Reporting for Slope of Hope, David Pinsen writes:
“Roaring Kitty, as the meme stock investor Keith Gill calls himself, returned to X after an absence of three years last month, and posted a few memes, with no specific stock commentary. On the basis of that alone, GameStop Corp. (GME) shares spiked from $17.46 on May 10th, to $55.69 on May 14th, before giving back those gains.
”Yesterday, Gill returned to Reddit, posting a screen shot, purportedly of his account, showing a $116 million position in GameStop, and 120,000 call options on it. As a result the stock spiked over 64% in early trading on Monday.”
Reporting for Bear’s Bulletins, Yours Truly writes:
The insanity of all this, let’s call it Dumb Money Part 2, interestingly has a net effect positive return, overall, across the board.
How?
It’s simple really.
The majority of retail investors, for decades, have had a sneakin’ suspicion that Wall Street Always Wins! Yet, we never really could put our finger on, precisely, HOW!
Sure, Roaring Kitty, may be a Carnival Barker for the working class, as Tim Knight points out, yet… it’s these salt of the earth folks who are awakening to the sham that the market, currently, is propped up by anything but regulatory structures and politics.
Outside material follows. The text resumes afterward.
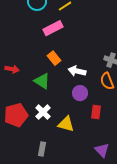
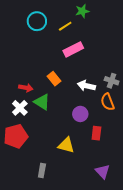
pink rectangle: (53, 28) -> (73, 49), moved
red arrow: (12, 69) -> (26, 88), moved
white arrow: (77, 71) -> (86, 86), moved
white cross: (43, 112) -> (20, 108), moved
Dark pools, high-frequency trading, insider information, and preferential treatments may have been the not-so-public mechanisms that give institutional investors an edge over retail investors. But that’s changing fast, as all things to the extreme eventually do snap back to the middle, like an over-extended rubber band.
Transparency is becoming the new standard!
Over to Andrei Jikh, for the rundown on that (2nd half of this video):
TL;DR:
I continue to believe that company valuations and market index pricing is psychotic. Insane!!!! Never seen anything like this before.
Then again, the equities markets are a proxy for societal and cultural norms, too. Yeah, strange fu*king times we’re in! People are losing their collective sh*t and the market is overly-inflated, propped up by politics, and living on borrowed time.
So, Brad and I continue to find, network with, and do due-diligence on seasoned traders; those who don’t really care about what is or isn’t legit with equities. All that matters, quite frankly, is price movement.